While fixed income funds saw the most purchases in the second quarter, large cap equity funds suffered from the most redemptions.
Investors moved $55 billion out of Large Blend mutual funds in Q2. Other categories with the most outflows include both US-based and foreign equities, with Foreign Large Blend’s $17 billion outflow and Large Value’s $12.5 billion outflow being most noteworthy.
Noticeably absent from the most outflows list are growth fund categories. Growth stocks have outperformed their value counterparts both before and after the covid-19 crash, and investors seem to be holding on to those funds for now (more on growth funds in the equity style section below).
Top ETF inflows and outflows
The second quarter’s top and bottom ETF categories are largely similar to those seen in mutual funds.
Corporate Bond ETFs saw a $23 billion net inflow in Q2, likely another yield-chasing move by bond investors, while Commodities ETFs pulled in just more than $22 billion. The rest of the top five inflows were similarly fixed income-focused categories.
Looking at ETF outflows, the Foreign Large Blend category led the pack with $11 billion net redemptions in the quarter. Despite $4.8 billion in net outflows throughout Q2, Diversified Emerging Markets funds received $1.4 billion of investors’ money in June as both small caps and emerging markets have outperformed over the last few weeks.
Although large cap ETFs saw the most outflows in Q2 2020, both the Foreign Large Blend and Large Value categories are net positive over the last year.
Equity style fund flows and performance
The table below shows a summation of mutual fund and ETF fund flows, plus average category performance for the nine equity style boxes.
The only equity style box category with net positive flows in Q2 was Large Growth, bringing in $11.9 billion over the three month period. Large Blend and Large Value saw the most outflows, $52.6 billion and $15.7 billion, respectively.
In terms of performance, the recent resurgence of small cap equities is evident by outsized returns in June and the whole of Q2. On a year-to-date basis, only Large Growth, Mid-Cap Growth and Small Growth have garnered positive returns for investors.
“Cautious optimism” is easier said than done
The goal of analyzing fund flows is to uncover insights about investor sentiment. So what does the above data for Q2 2020 reveal?
Likely reacting to the S&P 500’s 20.5% climb in the second quarter, investors seem to have taken some equity gains off of the table and are hedging with fixed income funds. The move is in line with the latest conservative rhetoric that the stock market is overheated.

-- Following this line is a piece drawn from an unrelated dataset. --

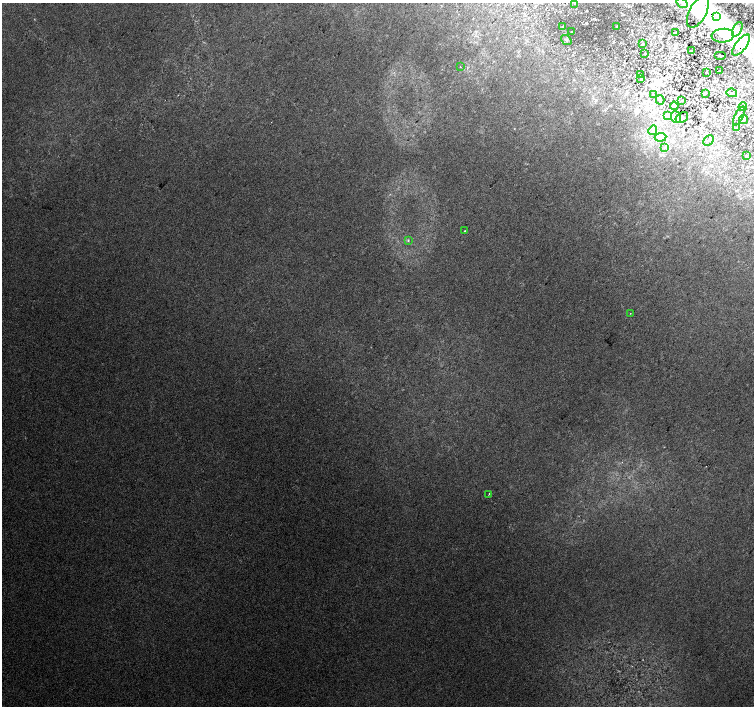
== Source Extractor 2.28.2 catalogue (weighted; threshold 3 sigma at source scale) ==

“Cautious optimism” has been a frequently relied on phrase since the rally in equities began, but the mindset is easier said than achieved. Going forward, investors must consider the insights from fund flows, a surging equity market, poor but steadily recovering economic data, and covid-19 case spikes when making decisions about their investments.
Ingesting and understanding all that information is no small feat, but with a global pandemic and teetering US economy, staying informed and incorporating new data points into your investment strategy is paramount.